Ceci exposé, M. [S] invoque un comportement irréprochable et une absence de preuve de l'existence d'une faute.
M. [S] étant dirigeant de droit de la société CNI, peut voir sa responsabilité solidaire poursuivie avec ladite société sur le fondement de l'article L. 267 du livre des procédures fiscales. Il incombe à l'administration de démontrer que les man'uvres frauduleuses ou les inobservations imputables au dirigeant ont rendu impossible le recouvrement de l'impôt.
Il est de règle que l'absence de règlement spontané de l'impôt, au moment où il doit être acquitté, constitue une inobservation des obligations fiscales. Le caractère de gravité s'apprécie au regard des manquements. Le défaut de paiement de la TVA est considéré comme un manquement grave dans la mesure où l'entreprise redevable conserve dans sa trésorerie des fonds collectés destinées à être reversé au trésor.
En l'espèce, le contrôle opéré par l'administration fiscale a permis de déceler la mise en place d'une fausse facturation sur plusieurs années. Les manquements s'étant répétés sur une période de trois années, le contrôle a abouti à des rehaussements d'impôt sur les sociétés et de TVA sur la période 2003 à 2006.
La preuve des manquements graves et répétés est ainsi rapportée. Contrairement à ce qui est allégué par M. [S], l'administration démontre également,en versant aux débats les décisions du tribunal administratif et du conseil d'état, que la société CNI a été reconnue coupable des manoeuvres frauduleuses.
Dès lors, M. [S], en sa qualité de dirigeant de droit de la société, ne pouvait ignorer les man'uvres frauduleuses qui se déroulées sur la période de 2003 à 2006.
De plus, il résulte des développements qui précèdent que la proposition de rectification de l'administration, intervenue en 2007 et les avis de mise en recouvrement du 16 juillet 2008 n'ont pu être mis en oeuvre du fait des recours engagés par la société CNI, et de l'impossibilité pour l'administration d'exercer son droit de poursuite du fait de l'ouverture d'une procédure de redressement judiciaire puis de l'adoption d'un plan au profit de la société CNI.
Le comptable du SIE de Meaux a déclaré les créances le 31 juillet 2008, puis le 07 décembre 2015. Le 23 juin 2017, le mandataire n'a versé au comptable public que la somme de 270 000 euros dans le cadre de la liquidation judiciaire, sans aucun autre paiement. Il est ainsi avéré que la créance fiscale demeurera impayée par la société CNI.

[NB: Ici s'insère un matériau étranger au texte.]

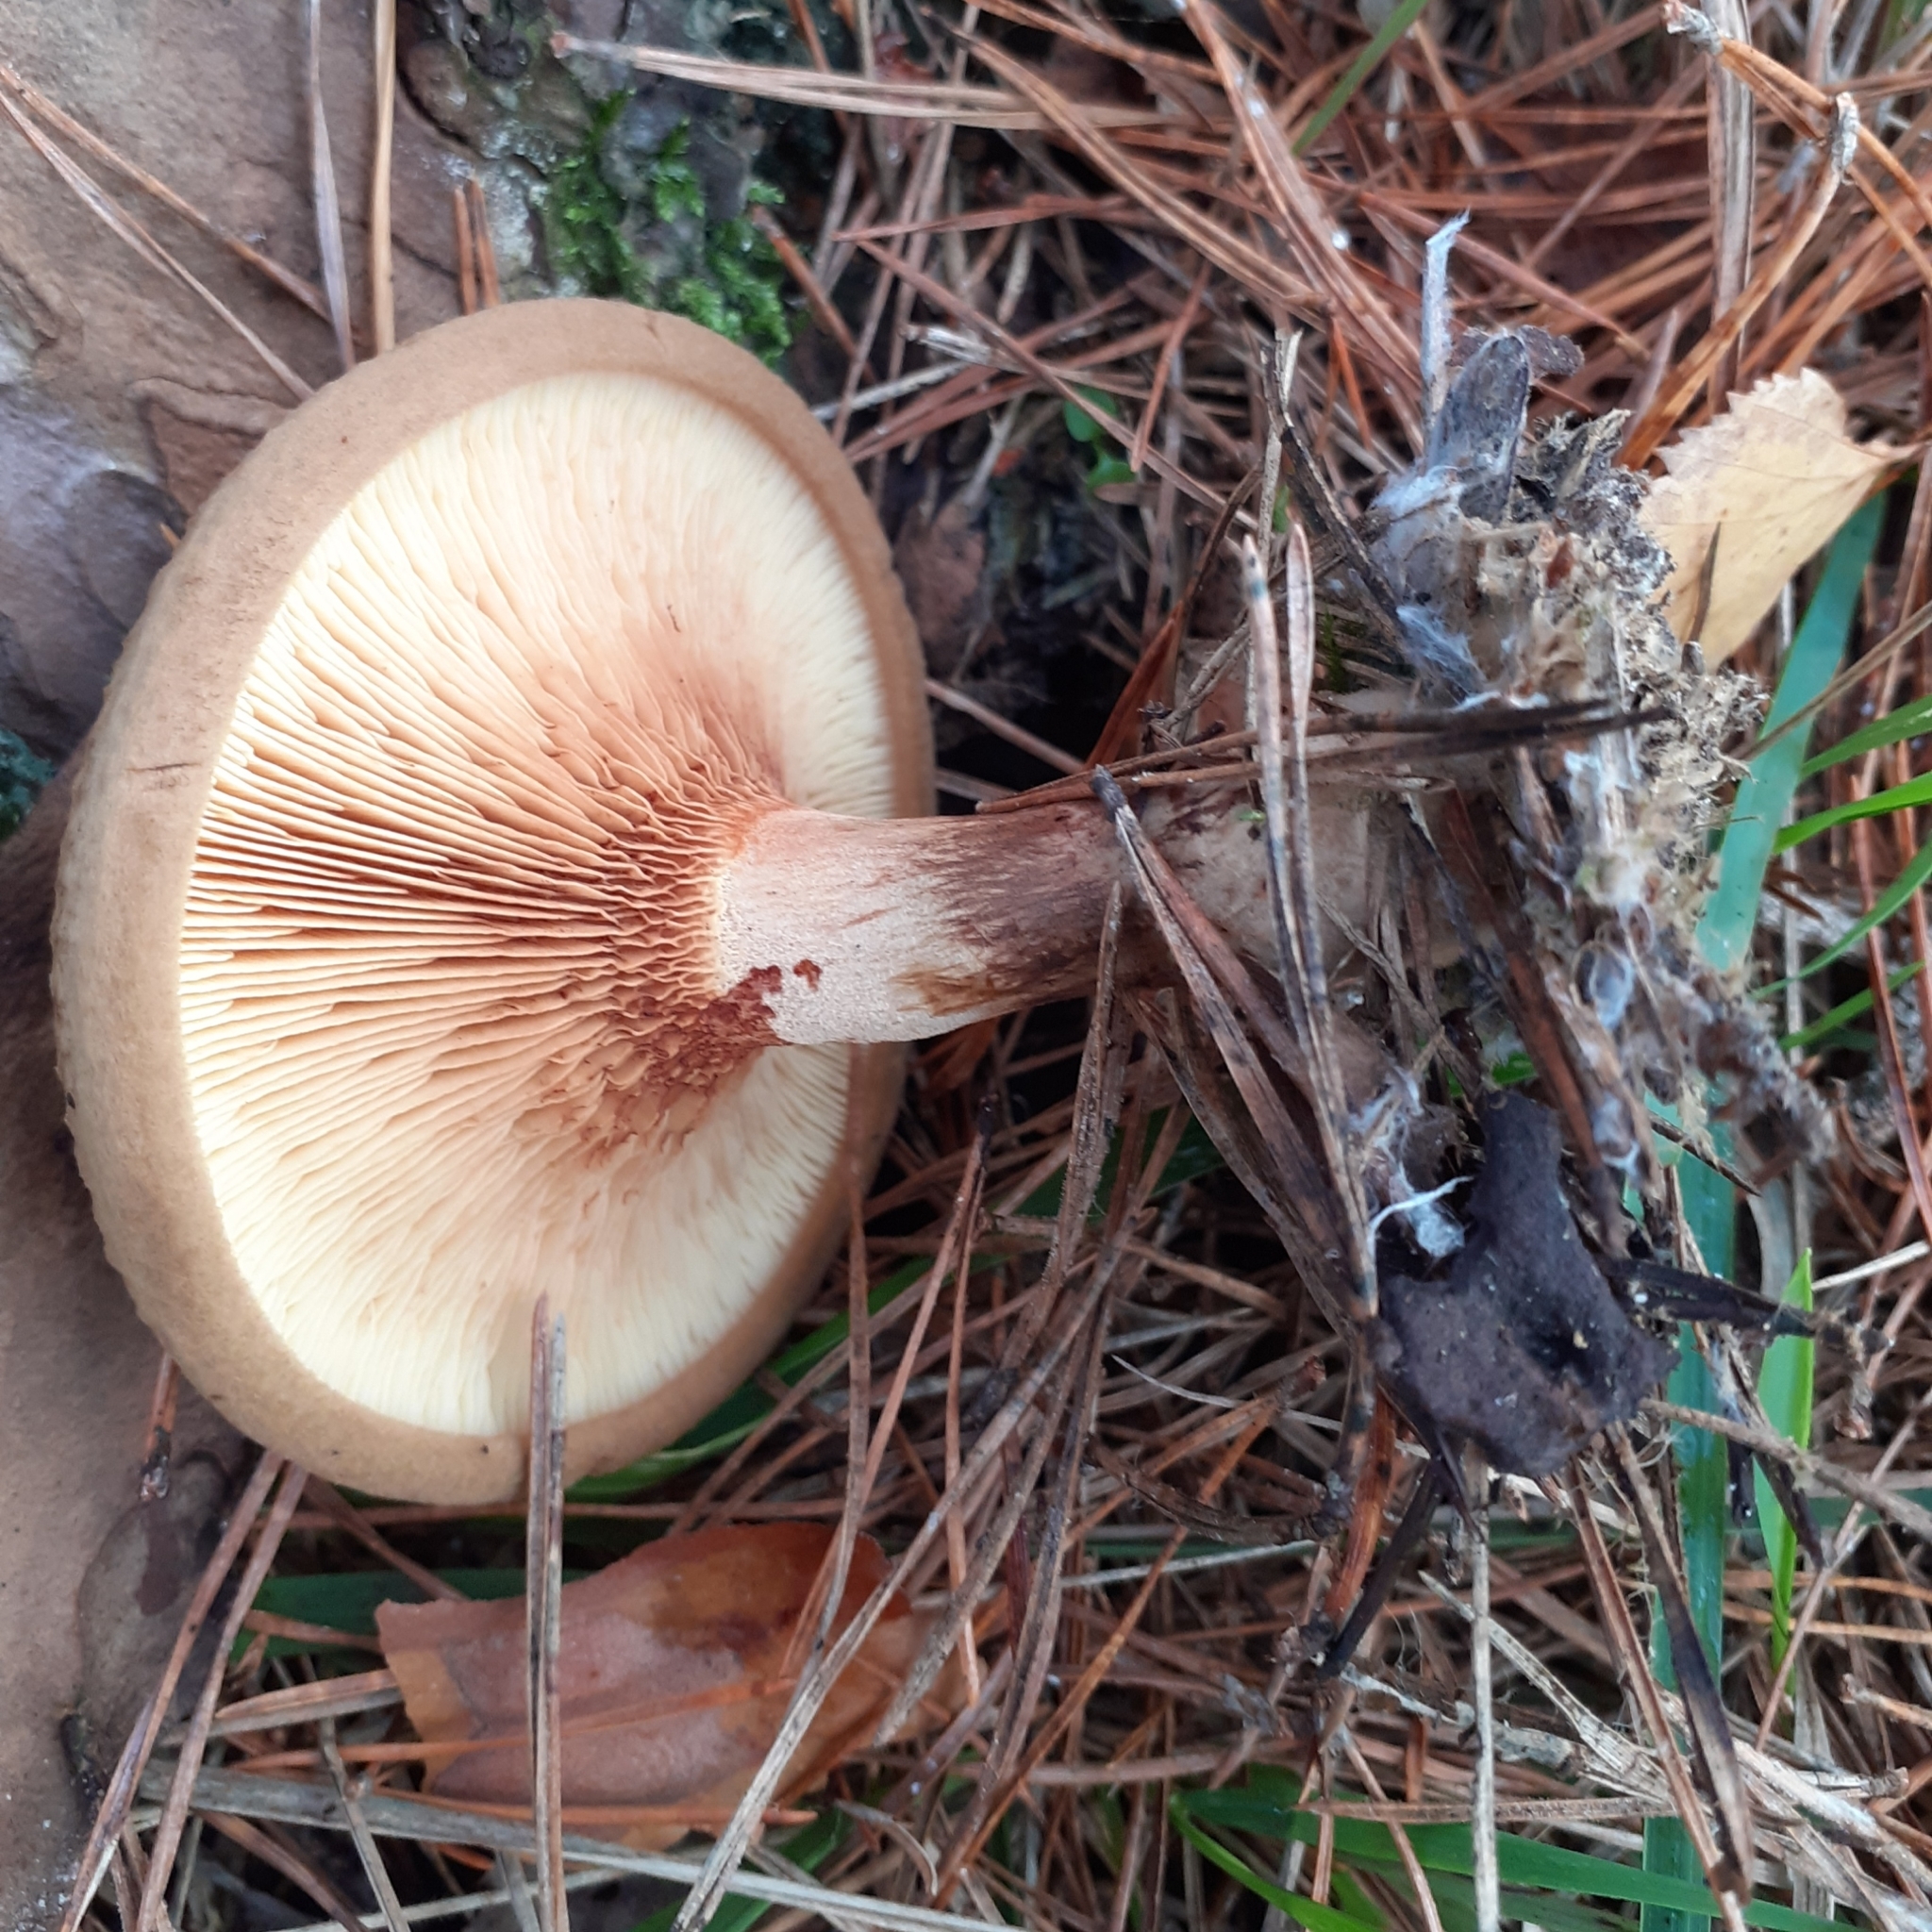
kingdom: Fungi
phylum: Basidiomycota
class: Agaricomycetes
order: Boletales
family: Paxillaceae
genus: Paxillus
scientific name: Paxillus involutus
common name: Brown roll rim
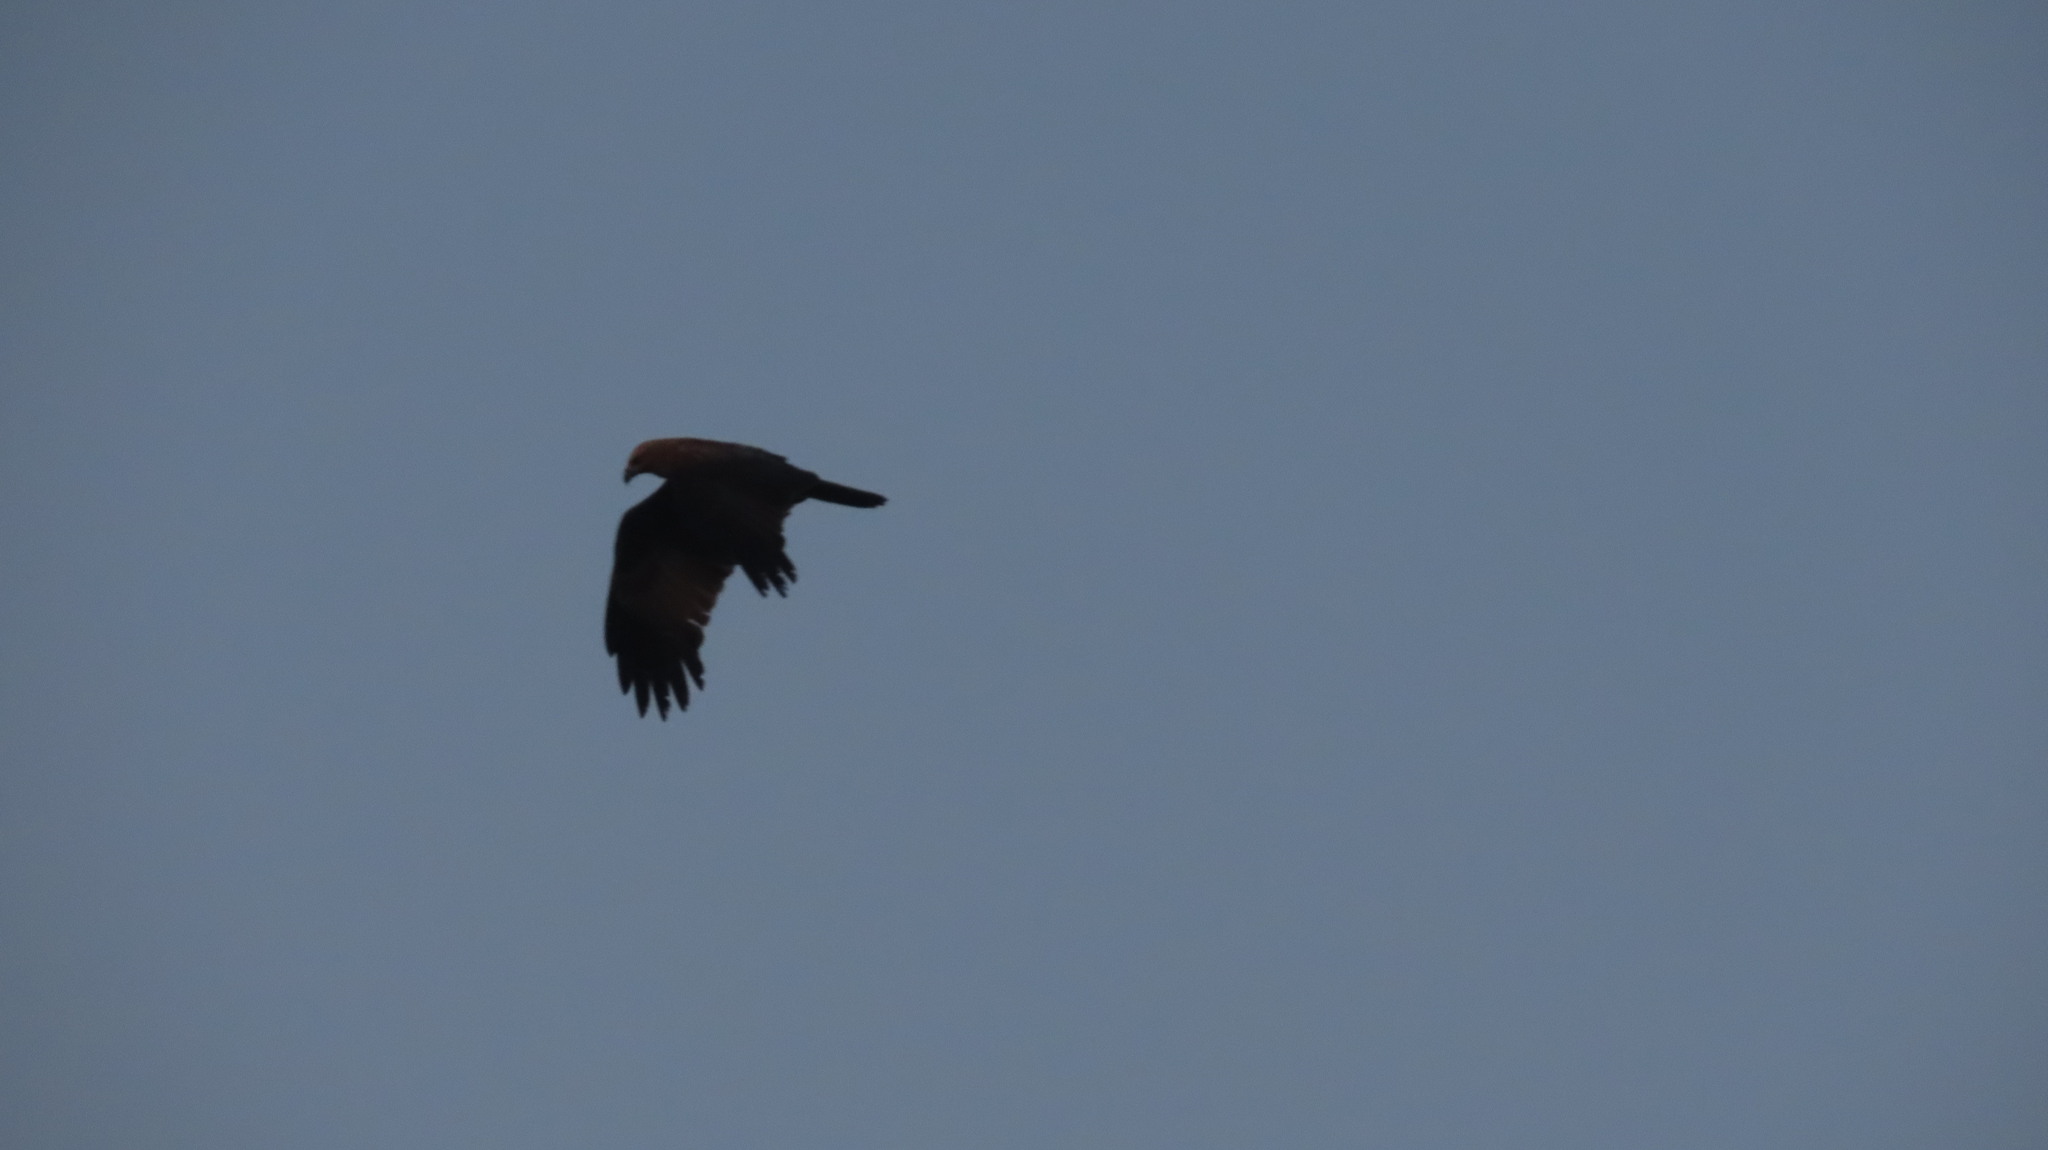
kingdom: Animalia
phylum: Chordata
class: Aves
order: Accipitriformes
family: Accipitridae
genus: Haliastur
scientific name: Haliastur indus
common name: Brahminy kite
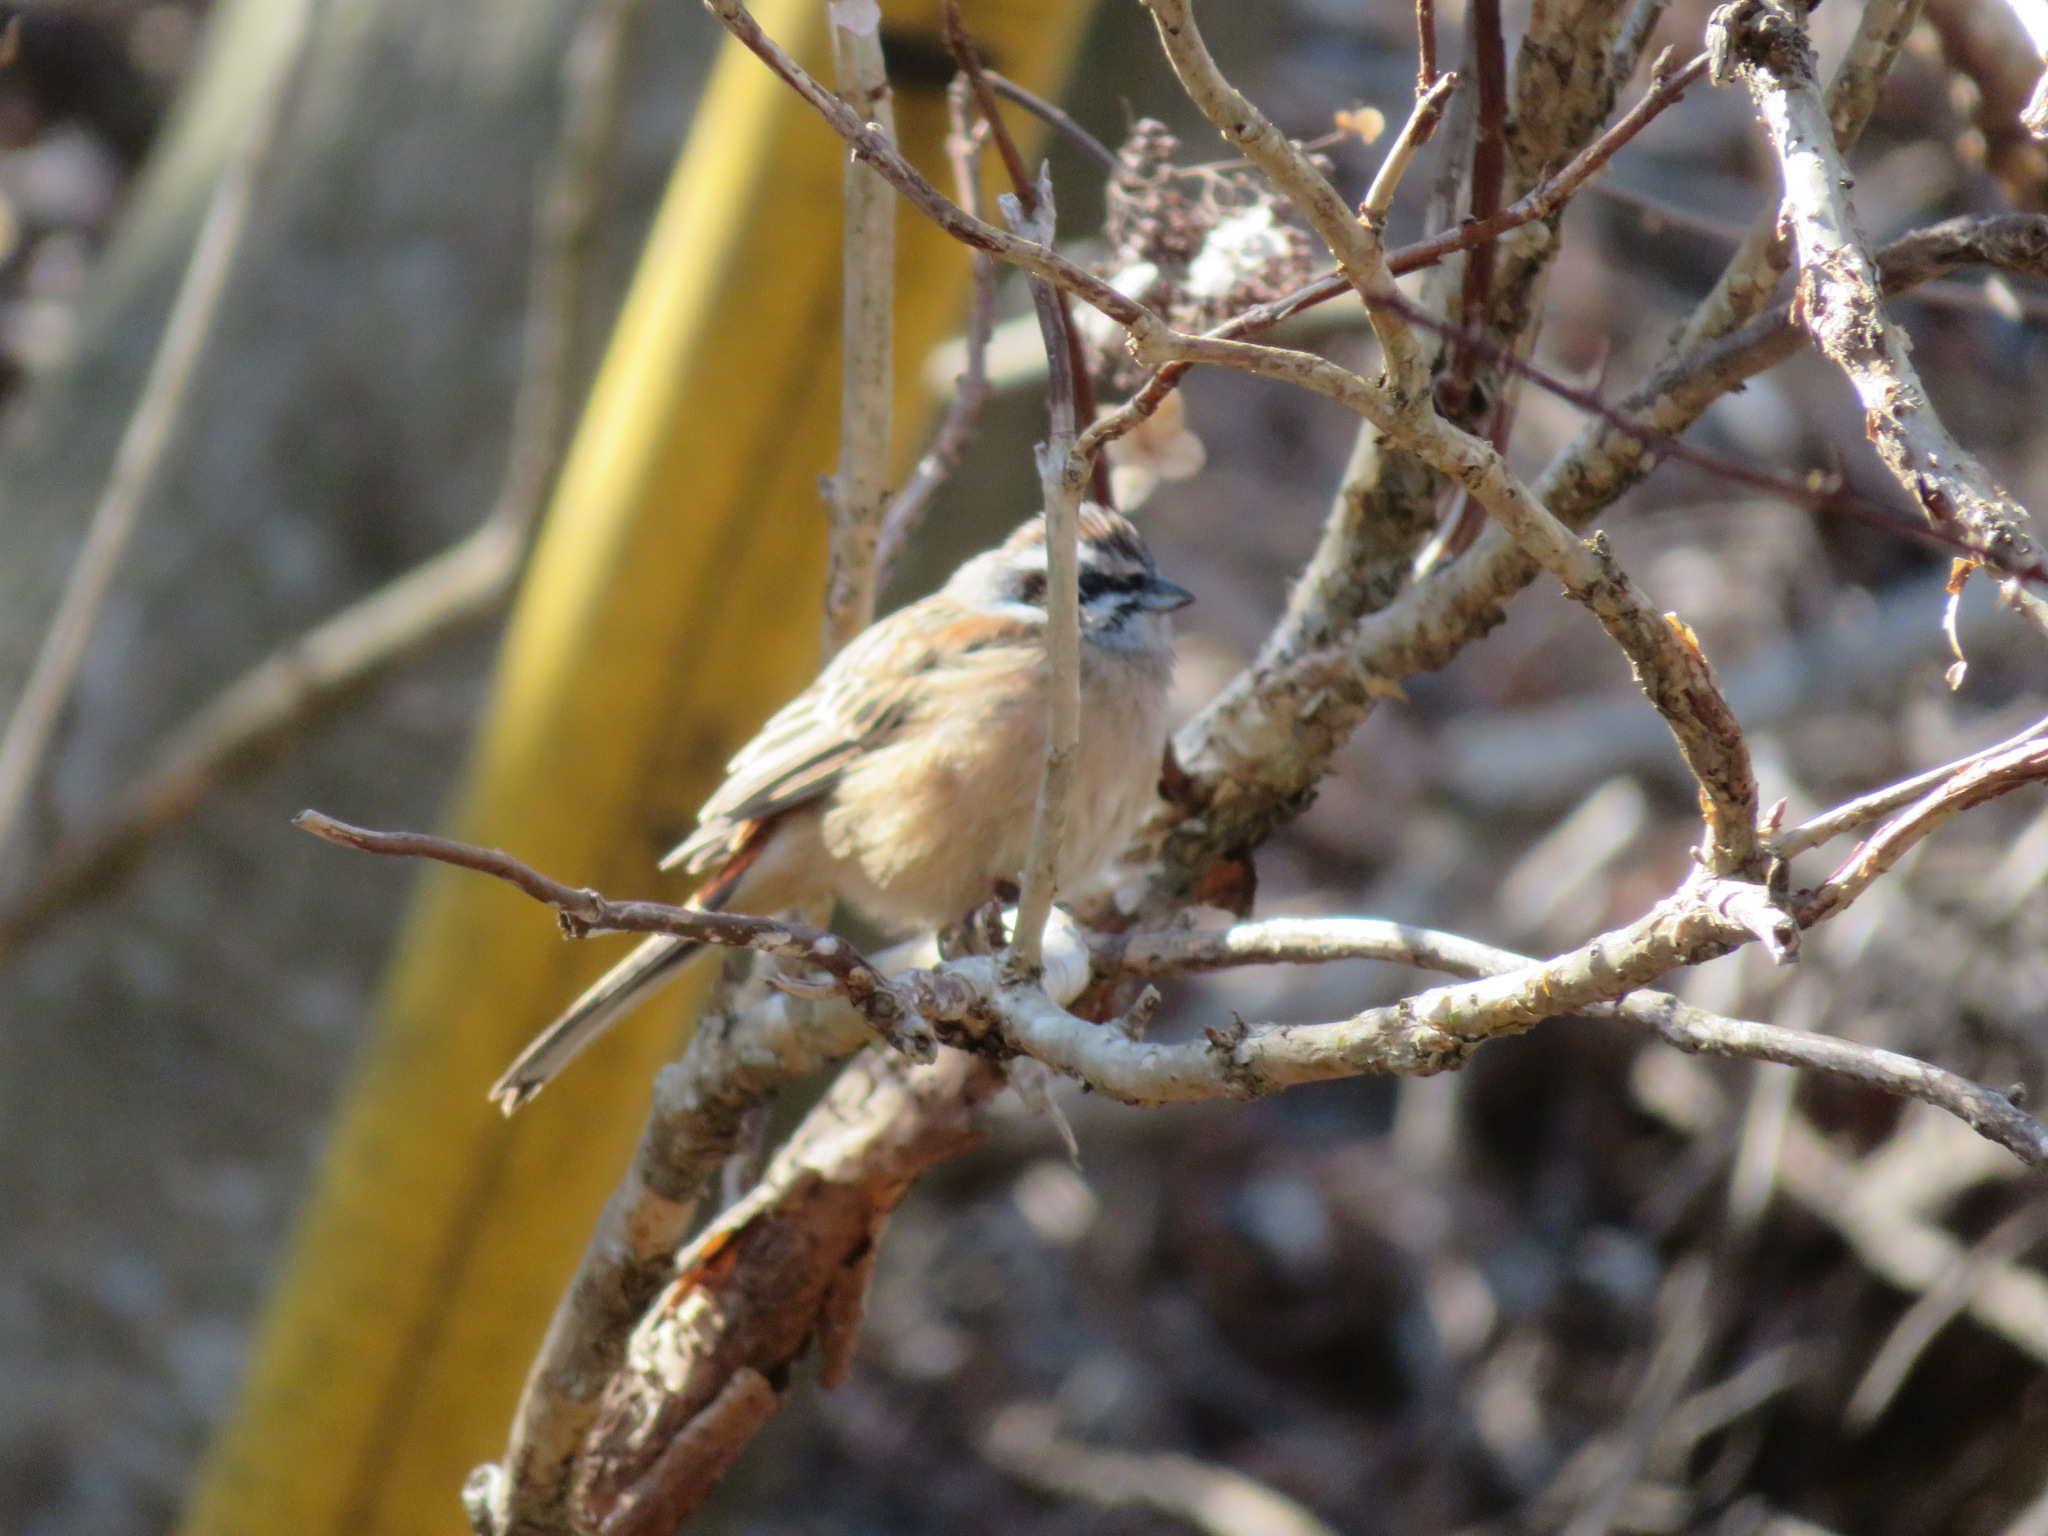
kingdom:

Il s'ensuit que les diligences normales de l'administration ont été accomplies dans les délais et que le lien de causalité entre les inobservations répétées imputables au dirigeant et l'impossibilité de recouvrer les impôts litigieux auprès de la société CNI. est caractérisé. M. [S] sera débouté de l'ensemble de ses demandes. Le jugement déféré sera confirmé en toutes ses dispositions.
M. [D] [S], partie perdante, au sens de l'article 696 du code de procédure civile, sera tenu de supporter la charge des dépens
Il paraît équitable d'allouer à la comptable des finances publiques du pôle de recouvrement spécialisé de Seine et Marne la somme de 4 000 euros au titre des frais irrépétibles qu'elle a dû exposer en cause d'appel.
PAR CES MOTIFS :
La cour,
CONFIRME le jugement déféré en toutes ses dispositions ;
Y ajoutant :
DÉBOUTE M. [D] [S] de toutes ses demandes ;
CONDAMNE M. [D] [S] à payer à Mme la comptable des finances publiques du pôle de recouvrement spécialisé de Seine et Marne la somme de 4 000 euros au titre de l'article 700 du code de procédure civile ;
LE CONDAMNE aux entiers dépens, qui seront recouvrés par Me Noret, avocat, conformément à l'article 699 du code de procédure civile.